===== Given information =====
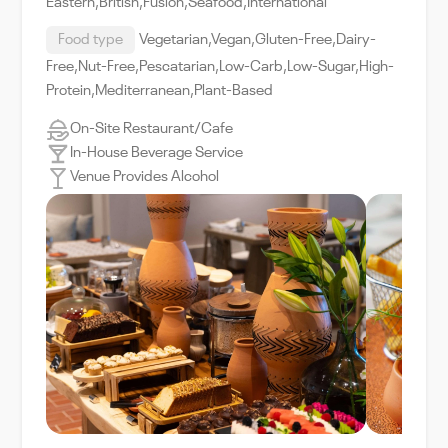
Eastern,British,Fusion,Seafood,International
Food type
Vegetarian,Vegan,Gluten-Free,Dairy-
Free,Nut-Free,Pescatarian,Low-Carb,Low-Sugar,High-
Protein,Mediterranean,Plant-Based
On-Site Restaurant/Cafe
In-House Beverage Service
Venue Provides Alcohol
=====
=== What to work on ===
A verbatim copy of the listing is required, with all pictures left out.

=== Answer area ===
Eastern,British,Fusion,Seafood,International
Food type
Vegetarian,Vegan,Gluten-Free,Dairy-
Free,Nut-Free,Pescatarian,Low-Carb,Low-Sugar,High-
Protein,Mediterranean,Plant-Based
On-Site Restaurant/Cafe
In-House Beverage Service
Venue Provides Alcohol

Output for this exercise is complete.